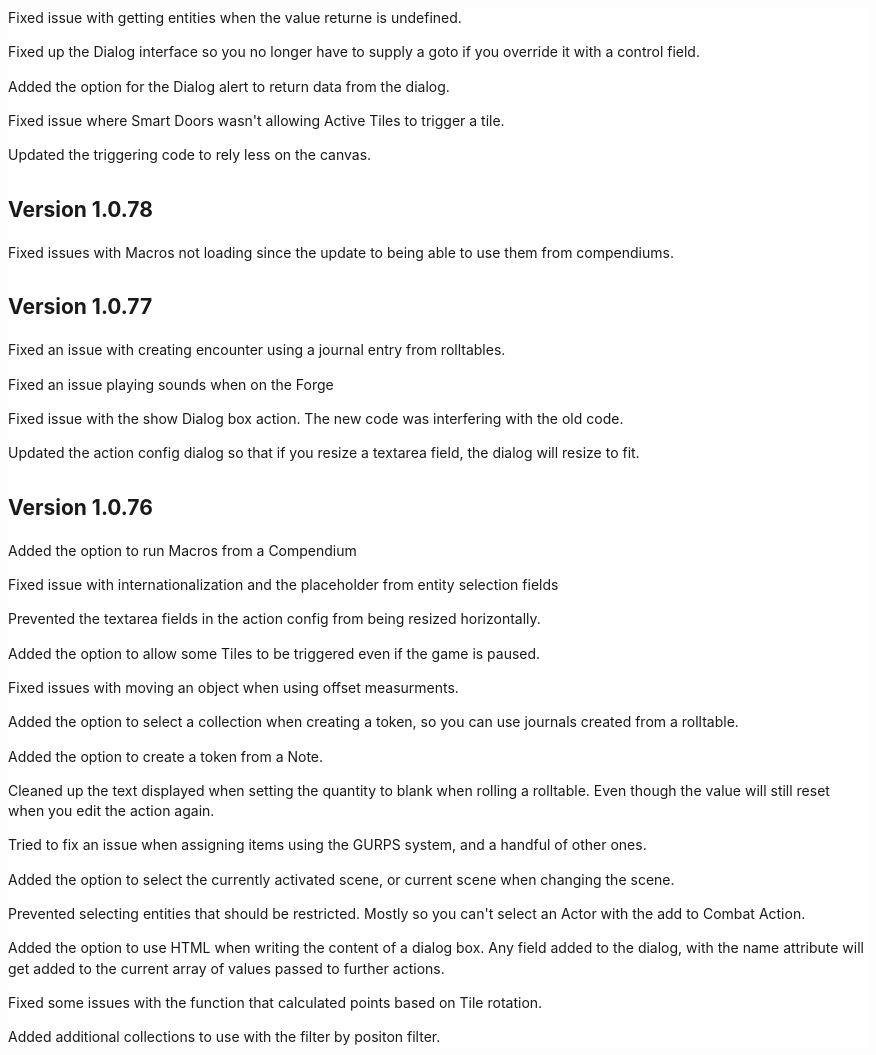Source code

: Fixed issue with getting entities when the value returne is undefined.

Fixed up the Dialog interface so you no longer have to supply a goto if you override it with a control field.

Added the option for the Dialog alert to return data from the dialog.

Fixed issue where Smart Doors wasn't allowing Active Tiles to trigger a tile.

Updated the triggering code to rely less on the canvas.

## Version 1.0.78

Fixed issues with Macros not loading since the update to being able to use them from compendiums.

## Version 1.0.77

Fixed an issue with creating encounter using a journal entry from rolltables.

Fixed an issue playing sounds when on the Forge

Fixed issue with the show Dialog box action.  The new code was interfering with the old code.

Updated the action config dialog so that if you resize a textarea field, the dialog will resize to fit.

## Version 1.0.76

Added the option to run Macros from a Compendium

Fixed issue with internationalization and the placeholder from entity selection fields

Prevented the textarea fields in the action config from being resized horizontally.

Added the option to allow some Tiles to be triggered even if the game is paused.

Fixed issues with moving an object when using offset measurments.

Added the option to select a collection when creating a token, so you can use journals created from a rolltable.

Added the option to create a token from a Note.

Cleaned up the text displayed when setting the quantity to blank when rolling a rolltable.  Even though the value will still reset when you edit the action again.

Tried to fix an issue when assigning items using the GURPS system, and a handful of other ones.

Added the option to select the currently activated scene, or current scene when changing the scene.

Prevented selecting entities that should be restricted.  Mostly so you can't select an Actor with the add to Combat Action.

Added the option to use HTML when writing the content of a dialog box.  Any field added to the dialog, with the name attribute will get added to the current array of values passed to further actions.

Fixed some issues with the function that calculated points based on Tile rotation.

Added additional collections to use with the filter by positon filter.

- _Your task_:
Keep every word of the lines above unchanged in the copy, and omit the pictures.

- _Output of the exercise_:
Source code

: Fixed issue with getting entities when the value returne is undefined.

Fixed up the Dialog interface so you no longer have to supply a goto if you override it with a control field.

Added the option for the Dialog alert to return data from the dialog.

Fixed issue where Smart Doors wasn't allowing Active Tiles to trigger a tile.

Updated the triggering code to rely less on the canvas.

## Version 1.0.78

Fixed issues with Macros not loading since the update to being able to use them from compendiums.

## Version 1.0.77

Fixed an issue with creating encounter using a journal entry from rolltables.

Fixed an issue playing sounds when on the Forge

Fixed issue with the show Dialog box action.  The new code was interfering with the old code.

Updated the action config dialog so that if you resize a textarea field, the dialog will resize to fit.

## Version 1.0.76

Added the option to run Macros from a Compendium

Fixed issue with internationalization and the placeholder from entity selection fields

Prevented the textarea fields in the action config from being resized horizontally.

Added the option to allow some Tiles to be triggered even if the game is paused.

Fixed issues with moving an object when using offset measurments.

Added the option to select a collection when creating a token, so you can use journals created from a rolltable.

Added the option to create a token from a Note.

Cleaned up the text displayed when setting the quantity to blank when rolling a rolltable.  Even though the value will still reset when you edit the action again.

Tried to fix an issue when assigning items using the GURPS system, and a handful of other ones.

Added the option to select the currently activated scene, or current scene when changing the scene.

Prevented selecting entities that should be restricted.  Mostly so you can't select an Actor with the add to Combat Action.

Added the option to use HTML when writing the content of a dialog box.  Any field added to the dialog, with the name attribute will get added to the current array of values passed to further actions.

Fixed some issues with the function that calculated points based on Tile rotation.

Added additional collections to use with the filter by positon filter.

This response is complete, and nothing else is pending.